Reads through residue data to assign chain identity based on whether nucleic acid residues are detected.

Return type:: None

NUCLEIC_ACIDS = frozenset({'A', 'C', 'DA', 'DC', 'DG', 'DT', 'G', 'U'})¶

STANDARD_RESIDUES = frozenset({'A', 'ALA', 'ARG', 'ASN', 'ASP', 'C', 'CYS', 'DA', 'DC', 'DG', 'DT', 'G', 'GLN', 'GLU', 'GLY', 'HIS', 'ILE', 'LEU', 'LYS', 'MET', 'PHE', 'PRO', 'SER', 'THR', 'TRP', 'TYR', 'U', 'VAL'})¶

static parse_pdb_line(line, *args, **kwargs)[source]¶

Parse a single line of a PDB file.

Parameters:

line (str) – Line from the PDB file.
*args – Unused, for API compatibility with parse_cif_line.

Return type:

dict[str, Any]

Returns:

Dictionary with atom/residue information.

static parse_cif_line(line, fields, allow_missing_seq_id=False)[source]¶

Parse a single line of a CIF file.

Parameters:

line (str) – Line from the CIF file.
fields (dict[str, int]) – Dictionary mapping field names to column indices.
allow_missing_seq_id (bool) – If True, fall back to auth_seq_id when label_seq_id is ‘.’. Used for non-polymer residues (ligands, glycans) which lack a label_seq_id.

Return type:

dict[str, Any] | None

Returns:

Dictionary with atom/residue information, or None if residue_id is missing and fallback is disabled.
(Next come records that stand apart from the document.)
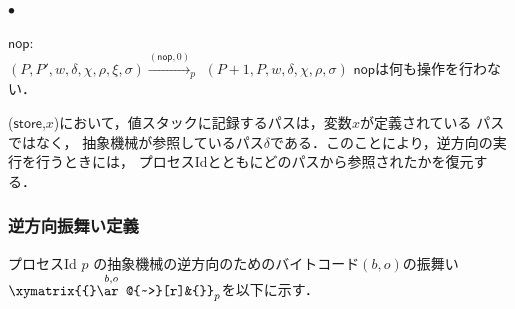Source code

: \documentclass[submit,PRO]{ipsj}
\makeatletter
\newcommand{\longsquiggly}{\xymatrix{{}\ar@{~>}[r]&{}}}
\newcommand{\bcode}[1]{$\mathsf{#1}$}
\newcommand{\brightarrow}[1]{\stackrel{#1}{\longsquiggly}}
\makeatother
\begin{document}
\begin{list}{$\bullet$}{}
\item \bcode{nop}:\\
$(P,P',w,\delta,\chi,\rho,\xi,\sigma)\xrightarrow{(\mathsf{nop},0)}_p$\newline
\qquad $(P+1,P,w,\delta,\chi,\rho,\sigma)$\newline
\bcode{nop}は何も操作を行わない．
\end{list}

(\bcode{store},$x$)において，値スタックに記録するパスは，変数$x$が定義されている
パスではなく，
抽象機械が参照しているパス$\delta$である．このことにより，逆方向の実行を行うときには，
プロセスIdとともにどのパスから参照されたかを復元する．

\subsubsection{逆方向振舞い定義}

プロセスId $p$ の抽象機械の逆方向のためのバイトコード$(b,o)$の振舞い
$\brightarrow{b,o}_{p}$を以下に示す．
\end{document}
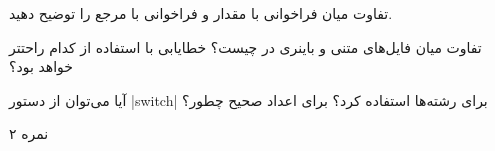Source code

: 
تفاوت میان فراخوانی با مقدار و فراخوانی با مرجع را توضیح دهید.

تفاوت میان فایل‌های متنی و باینری در چیست؟ خطایابی با استفاده از کدام راحتتر خواهد بود؟

آیا می‌توان از دستور |switch‌| برای رشته‌ها استفاده کرد؟ برای اعداد صحیح چطور؟

۲ نمره
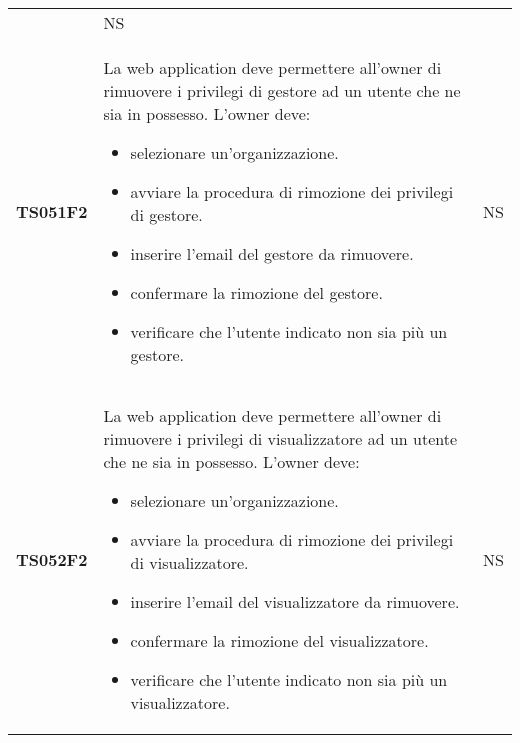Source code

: \documentclass[../piano-di-qualifica.tex]{subfiles}
\begin{document}
\begin{centering}
\begin{longtable}[H]{>{\centering\bfseries}m{3cm} >{}p{10cm} >{\centering\arraybackslash}m{3cm}}
\begin{itemize}
    \end{itemize}
                       & NS                                                                                                                                                                                                                                                               \\
    TS051F2            & La web application deve permettere all'owner di rimuovere i privilegi di gestore ad un utente che ne sia in possesso. \newline
    L'owner deve:
    \begin{itemize}
      \item selezionare un'organizzazione.
      \item avviare la procedura di rimozione dei privilegi di gestore.
      \item inserire l'email del gestore da rimuovere.
      \item confermare la rimozione del gestore.
      \item verificare che l'utente indicato non sia più un gestore.
    \end{itemize}
                       & NS                                                                                                                                                                                                                                                               \\
    TS052F2            & La web application deve permettere all'owner di rimuovere i privilegi di visualizzatore ad un utente che ne sia in possesso. \newline
    L'owner deve:
    \begin{itemize}
      \item selezionare un'organizzazione.
      \item avviare la procedura di rimozione dei privilegi di visualizzatore.
      \item inserire l'email del visualizzatore da rimuovere.
      \item confermare la rimozione del visualizzatore.
      \item verificare che l'utente indicato non sia più un visualizzatore.
    \end{itemize}
                       & NS                                                                                                                                                                                                                                                               \\

\end{longtable}
\end{centering}
\end{document}
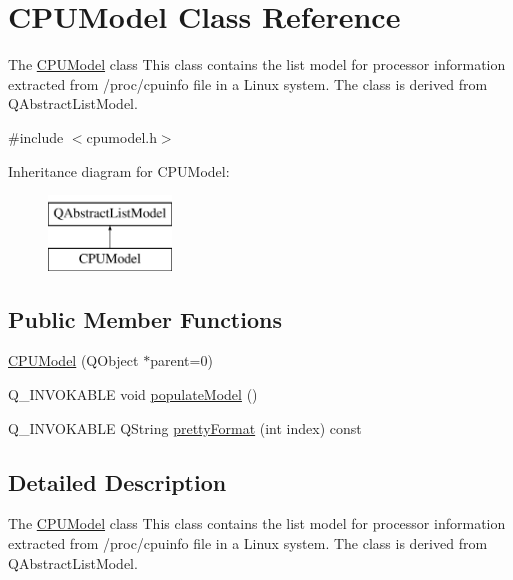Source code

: \hypertarget{class_c_p_u_model}{}\section{C\+P\+U\+Model Class Reference}
\label{class_c_p_u_model}


The \hyperlink{class_c_p_u_model}{C\+P\+U\+Model} class This class contains the list model for processor information extracted from \textquotesingle{}/proc/cpuinfo\textquotesingle{} file in a Linux system. The class is derived from Q\+Abstract\+List\+Model.  




{\ttfamily \#include $<$cpumodel.\+h$>$}

Inheritance diagram for C\+P\+U\+Model\+:\begin{figure}[H]
\begin{center}
\leavevmode
\includegraphics[height=2.000000cm]{class_c_p_u_model}
\end{center}
\end{figure}
\subsection*{Public Member Functions}
\begin{DoxyCompactItemize}
\item 
\hyperlink{class_c_p_u_model_aecf961723e84bc4d1782d2ecc2228e3d}{C\+P\+U\+Model} (Q\+Object $\ast$parent=0)
\item 
Q\+\_\+\+I\+N\+V\+O\+K\+A\+B\+LE void \hyperlink{class_c_p_u_model_a5d940e548d8e38476161a86f92a76aeb}{populate\+Model} ()
\item 
Q\+\_\+\+I\+N\+V\+O\+K\+A\+B\+LE Q\+String \hyperlink{class_c_p_u_model_a69b8398765d4e00e7394ddc1cf83b663}{pretty\+Format} (int index) const
\end{DoxyCompactItemize}


\subsection{Detailed Description}
The \hyperlink{class_c_p_u_model}{C\+P\+U\+Model} class This class contains the list model for processor information extracted from \textquotesingle{}/proc/cpuinfo\textquotesingle{} file in a Linux system. The class is derived from Q\+Abstract\+List\+Model. 

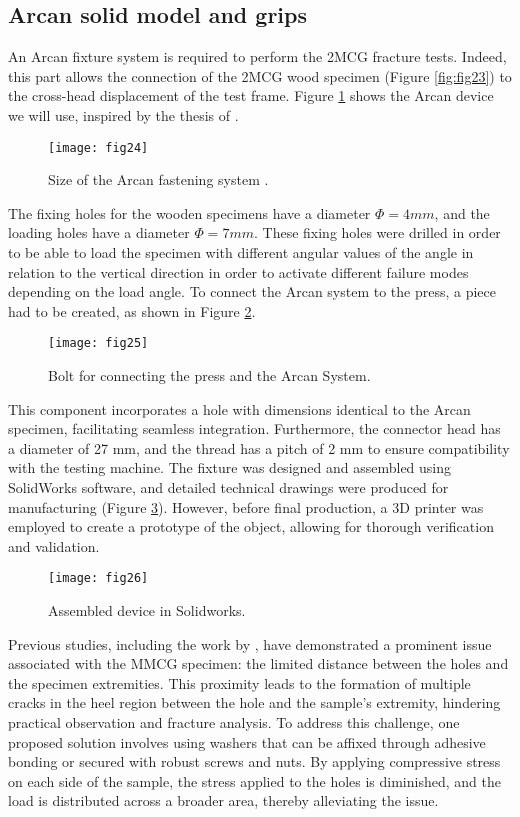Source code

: \subsection{Arcan solid model and grips}

An  Arcan fixture system is required to perform the  2MCG fracture tests. Indeed, this part allows the connection of the 2MCG wood specimen (Figure \ref{fig:fig23}) to the cross-head displacement of the test frame. Figure \ref{fig:fig24} shows the Arcan device we will use, inspired by the thesis of \citep{Odounga2018phd}.


\begin{figure}[htp]
	\centering
	\texttt{[image: fig24]}
	\caption{Size of the Arcan fastening system \citep{Odounga2018phd}.}
	\label{fig:fig24}
\end{figure}

The fixing holes for the wooden specimens have a diameter $\Phi= 4 mm$, and the loading holes have a diameter $\Phi = 7 mm$. These fixing holes were drilled in order to be able to load the specimen with different angular values of the angle in relation to the vertical direction in order to activate different failure modes depending on the load angle. To connect the Arcan system to the press, a piece had to be created, as shown in Figure \ref{fig:fig25}.


\begin{figure}[htp]
	\centering
	\texttt{[image: fig25]}
	\caption{Bolt for connecting the press and the Arcan System.}
	\label{fig:fig25}
\end{figure}

This component incorporates a hole with dimensions identical to the Arcan specimen, facilitating seamless integration. Furthermore, the connector head has a diameter of 27 mm, and the thread has a pitch of 2 mm to ensure compatibility with the testing machine. The fixture was designed and assembled using SolidWorks software, and detailed technical drawings were produced for manufacturing (Figure \ref{fig:fig26}). However, before final production, a 3D printer was employed to create a prototype of the object, allowing for thorough verification and validation.

\begin{figure}[htp]
	\centering
	\texttt{[image: fig26]}
	\caption{Assembled device in Solidworks.}
	\label{fig:fig26}
\end{figure}

Previous studies, including the work by \citep{Odounga2018phd}, have demonstrated a prominent issue associated with the MMCG specimen: the limited distance between the holes and the specimen extremities. This proximity leads to the formation of multiple cracks in the heel region between the hole and the sample's extremity, hindering practical observation and fracture analysis. To address this challenge, one proposed solution involves using washers that can be affixed through adhesive bonding or secured with robust screws and nuts. By applying compressive stress on each side of the sample, the stress applied to the holes is diminished, and the load is distributed across a broader area, thereby alleviating the issue.

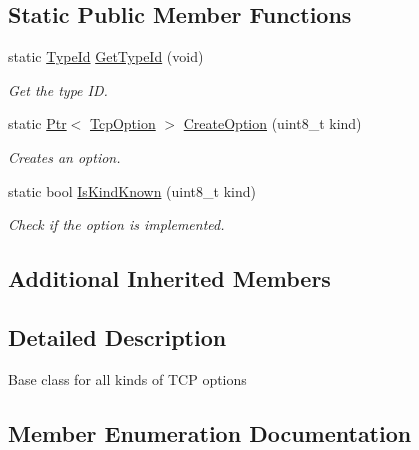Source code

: \subsection*{Static Public Member Functions}
\begin{DoxyCompactItemize}
\item 
static \hyperlink{classns3_1_1TypeId}{Type\+Id} \hyperlink{classns3_1_1TcpOption_a8a8c88f6ff5cd5b4e3b9de876f1cccb3}{Get\+Type\+Id} (void)
\begin{DoxyCompactList}\small\item\em Get the type ID. \end{DoxyCompactList}\item 
static \hyperlink{classns3_1_1Ptr}{Ptr}$<$ \hyperlink{classns3_1_1TcpOption}{Tcp\+Option} $>$ \hyperlink{classns3_1_1TcpOption_a342764c94f23eae9c093534312f7a5d4}{Create\+Option} (uint8\+\_\+t kind)
\begin{DoxyCompactList}\small\item\em Creates an option. \end{DoxyCompactList}\item 
static bool \hyperlink{classns3_1_1TcpOption_aa4227e120fb09b89b6f088b19529344c}{Is\+Kind\+Known} (uint8\+\_\+t kind)
\begin{DoxyCompactList}\small\item\em Check if the option is implemented. \end{DoxyCompactList}\end{DoxyCompactItemize}
\subsection*{Additional Inherited Members}


\subsection{Detailed Description}
Base class for all kinds of T\+CP options 

\subsection{Member Enumeration Documentation}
static package_line(atom_num, atom_name, residue_name, chain_id, residue_id, x, y, z)[source]¶

Package parsed line data into a dictionary.

Parameters:

atom_num (str) – Atom index.
atom_name (str) – Atom name (e.g., ‘CA’, ‘CB’).
residue_name (str) – Residue name (e.g., ‘ALA’).
chain_id (str) – Chain identifier.
residue_id (str) – Residue sequence number.
x (str) – X coordinate as string.
y (str) – Y coordinate as string.
z (str) – Z coordinate as string.

Return type:

dict[str, Any]

Returns:

Dictionary containing parsed atom/residue data.